- **WORK INSTRUCTIONS**:
Will you output all of the data below exactly, omitting the images?

Dataset entries

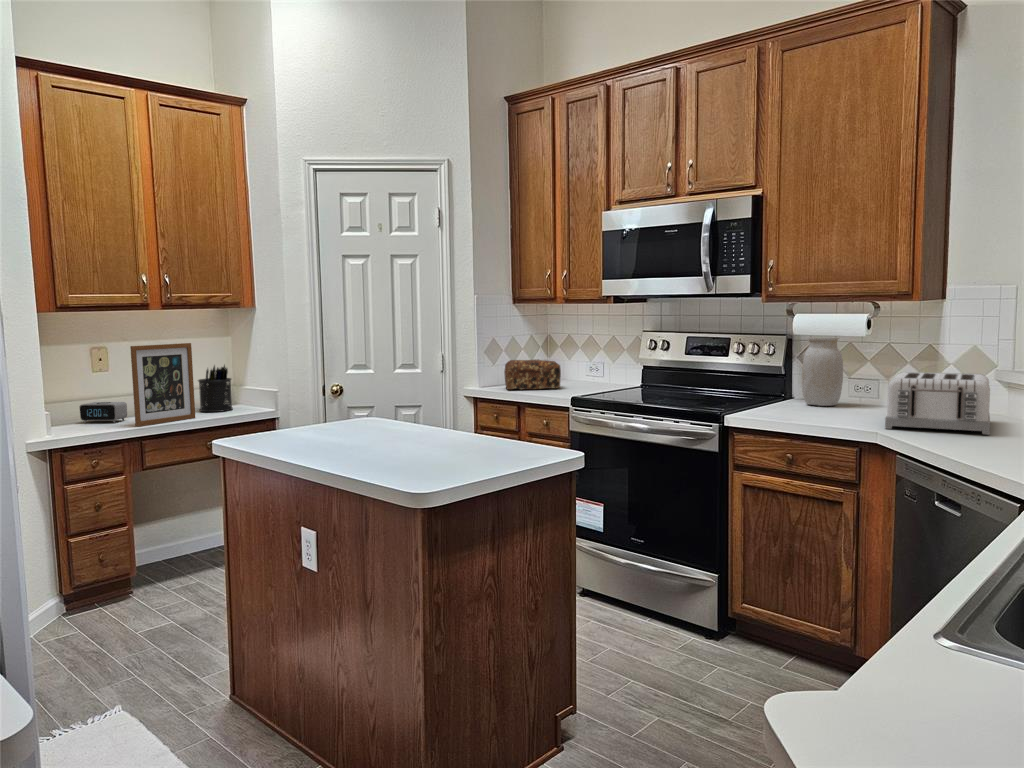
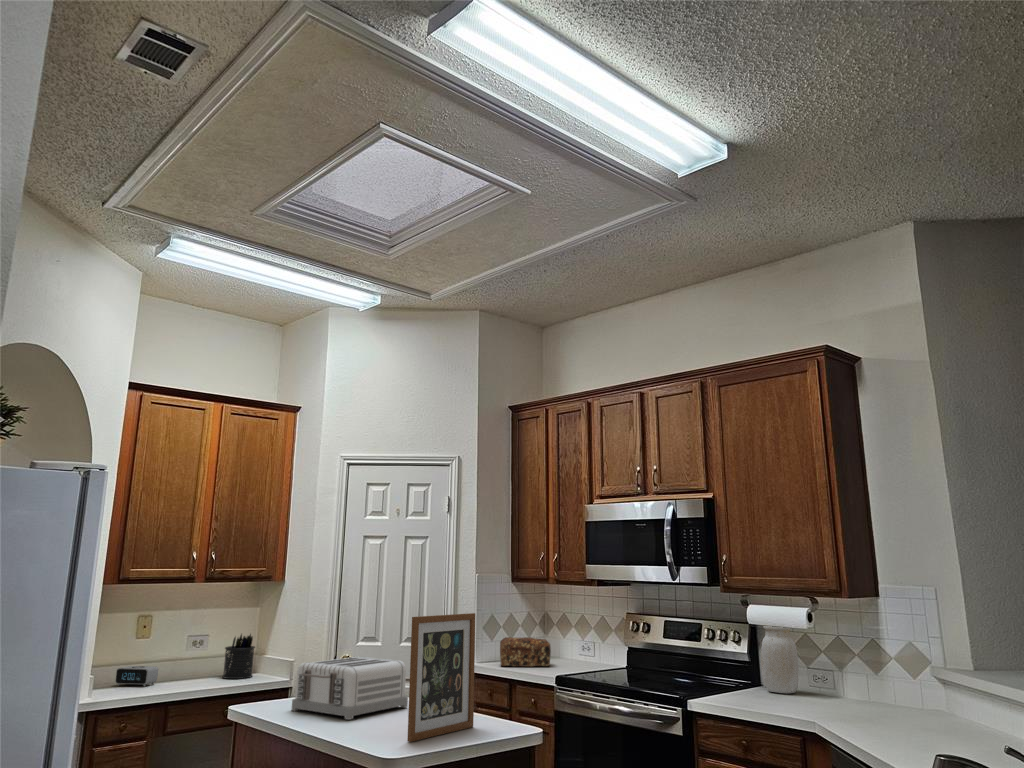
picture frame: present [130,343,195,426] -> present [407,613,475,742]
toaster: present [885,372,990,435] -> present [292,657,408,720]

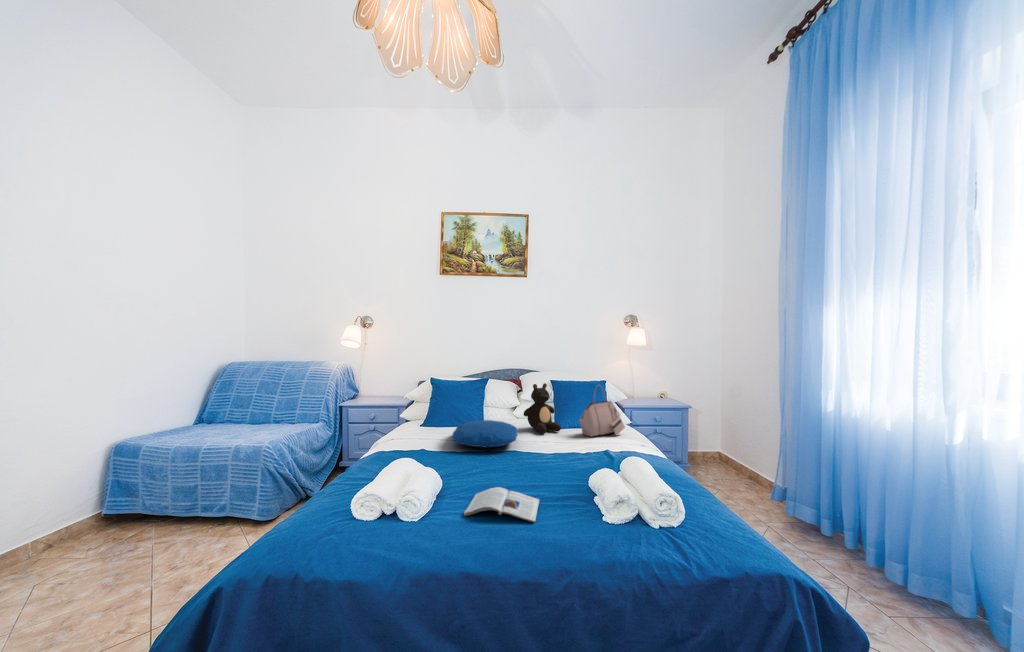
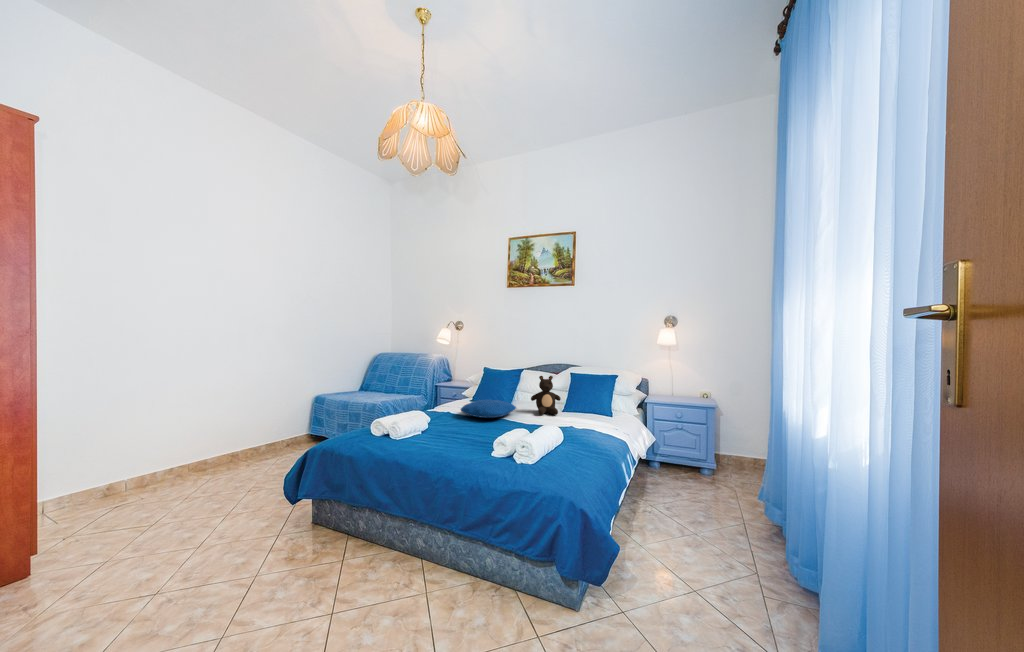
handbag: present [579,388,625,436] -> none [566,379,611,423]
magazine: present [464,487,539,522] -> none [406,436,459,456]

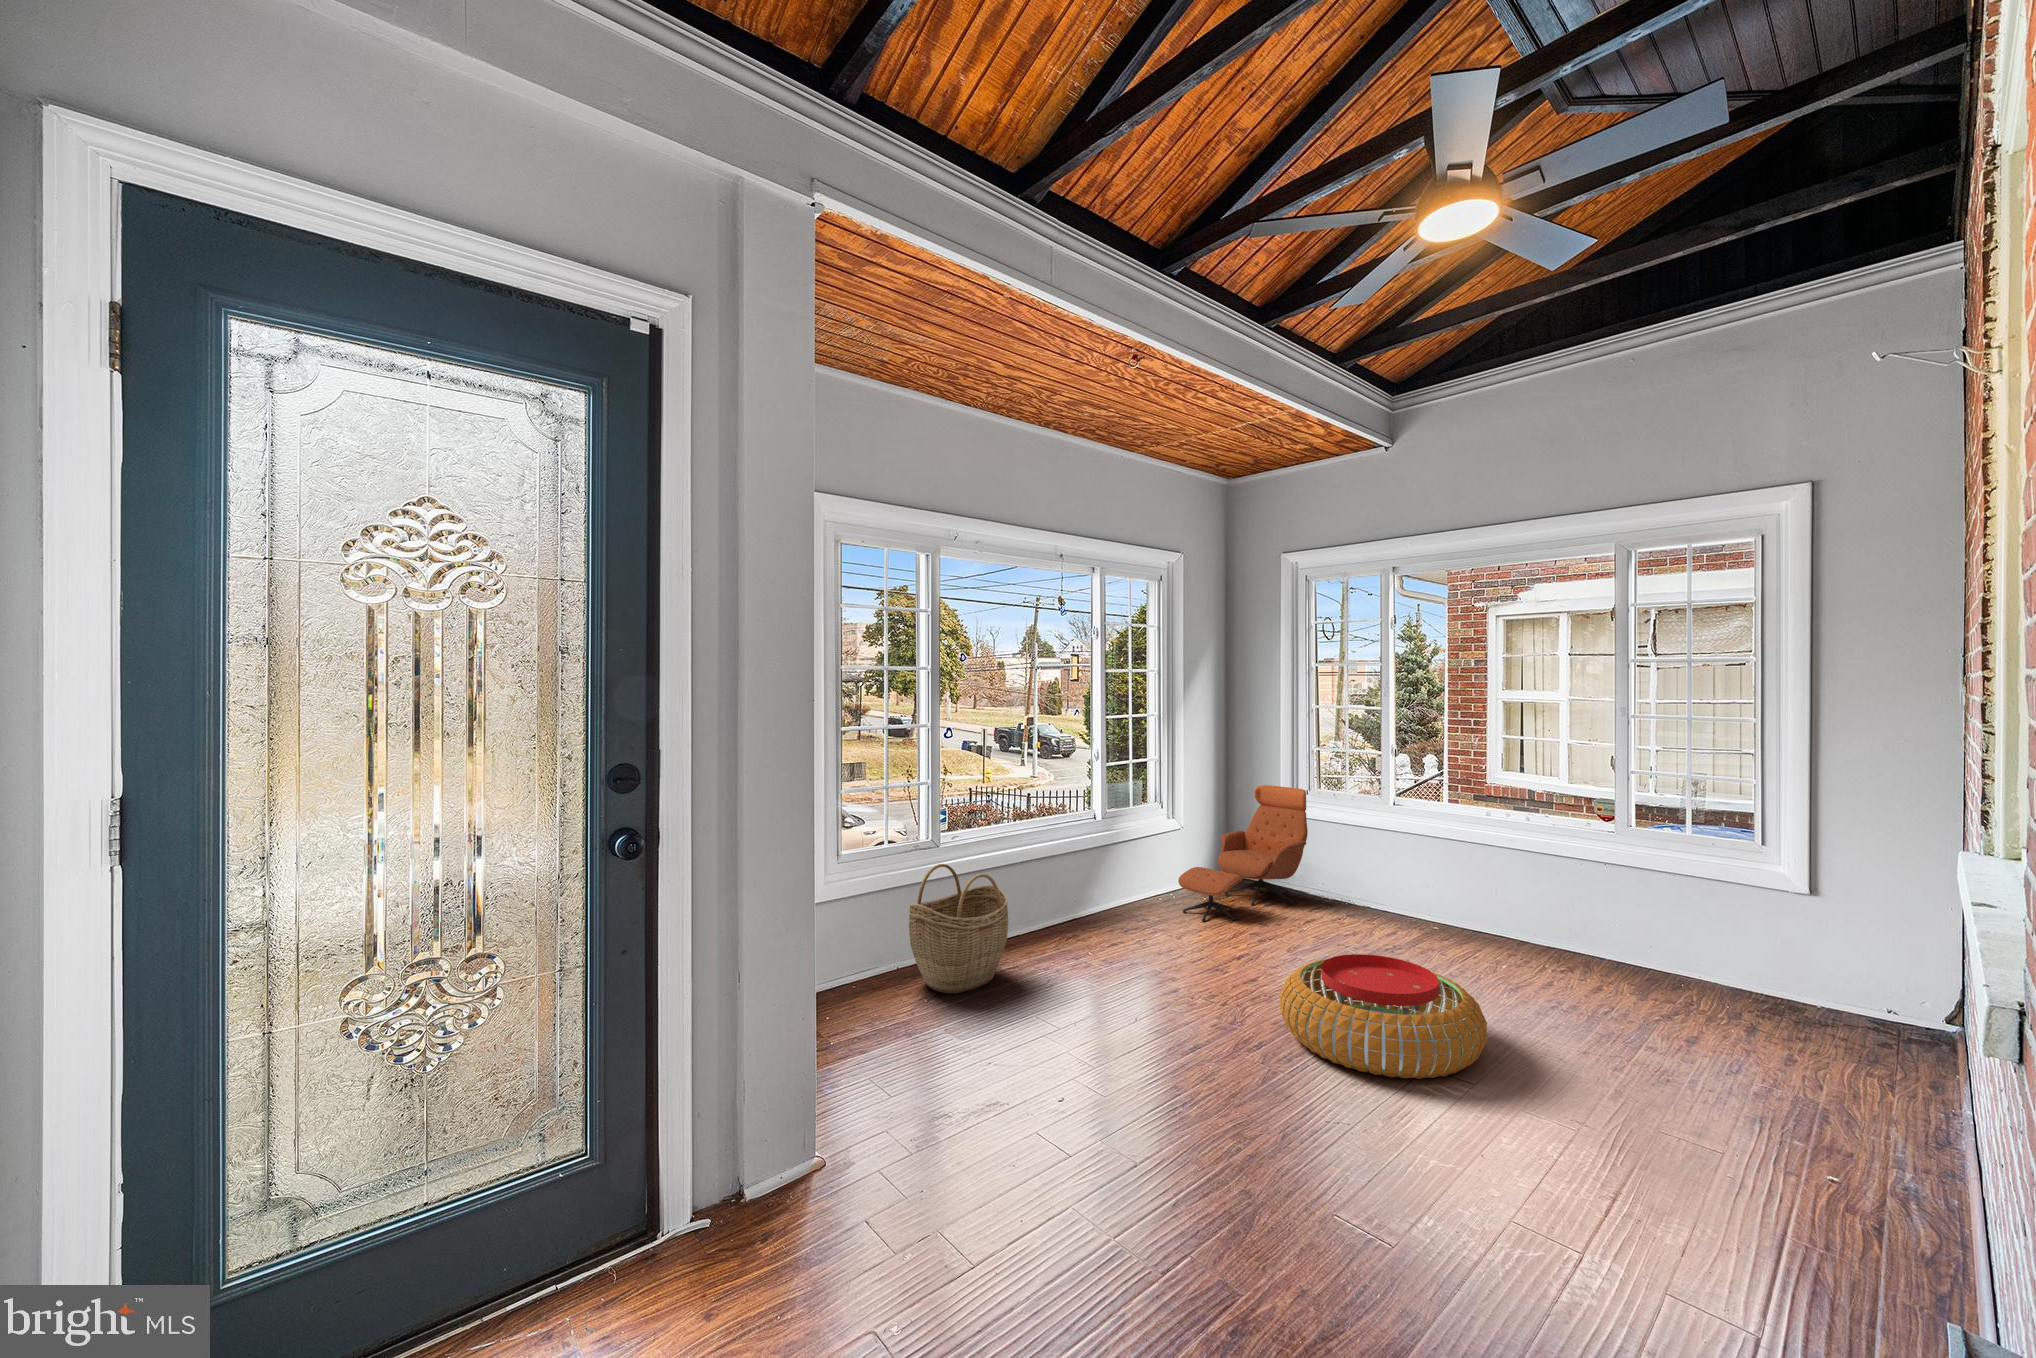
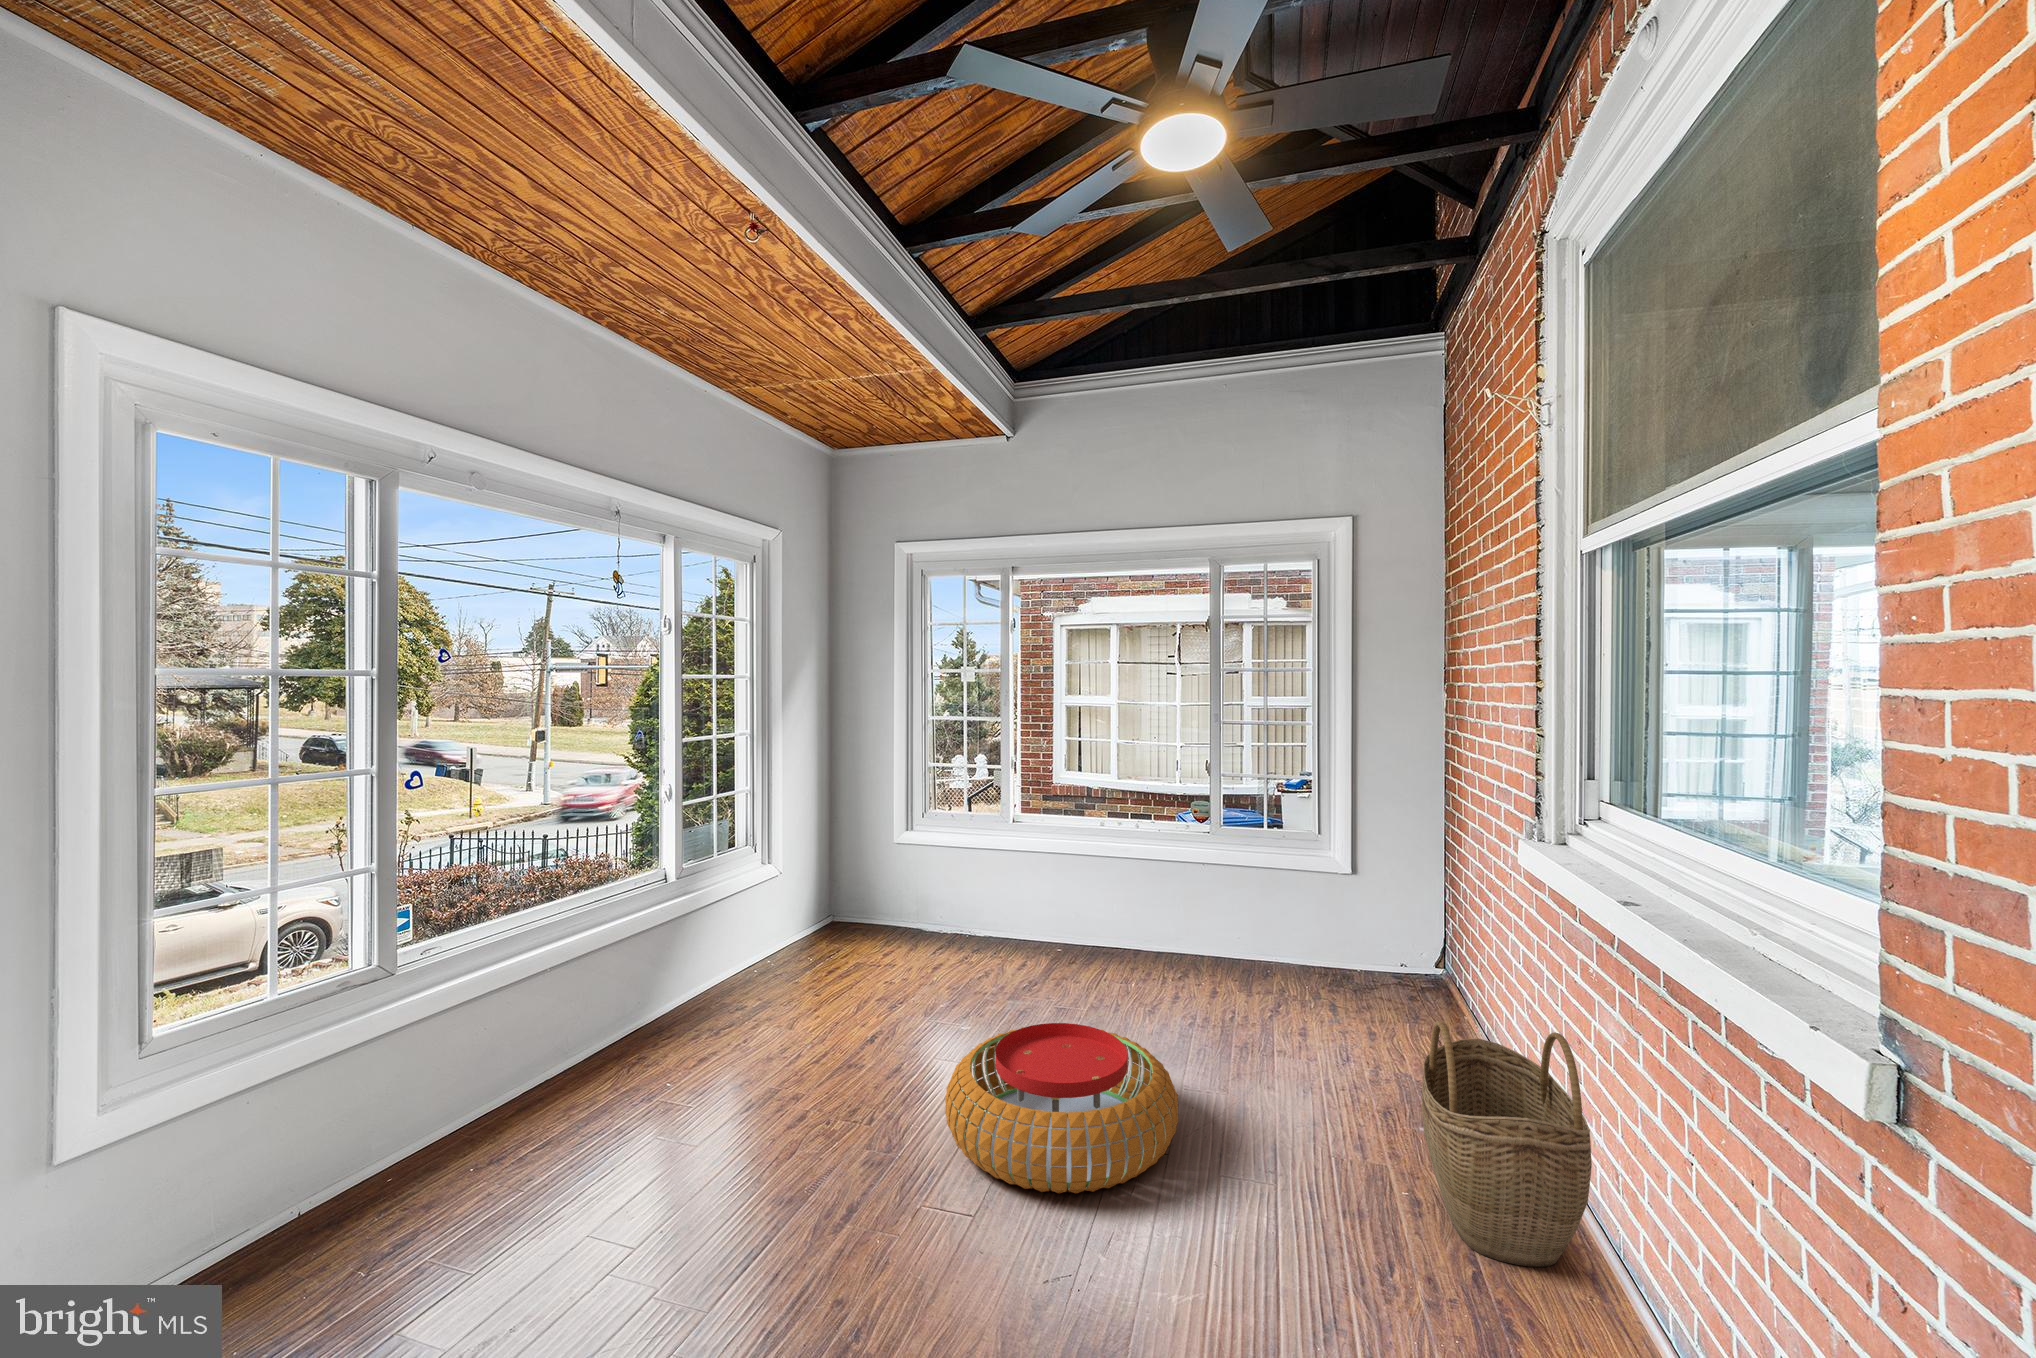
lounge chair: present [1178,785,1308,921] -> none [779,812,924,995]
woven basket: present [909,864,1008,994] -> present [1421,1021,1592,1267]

- **RESULT FOR THIS EXERCISE**:
picture frame: present [130,343,195,426] -> present [407,613,475,742]
toaster: present [885,372,990,435] -> present [292,657,408,720]

handbag: present [579,388,625,436] -> none [566,379,611,423]
magazine: present [464,487,539,522] -> none [406,436,459,456]

lounge chair: present [1178,785,1308,921] -> none [779,812,924,995]
woven basket: present [909,864,1008,994] -> present [1421,1021,1592,1267]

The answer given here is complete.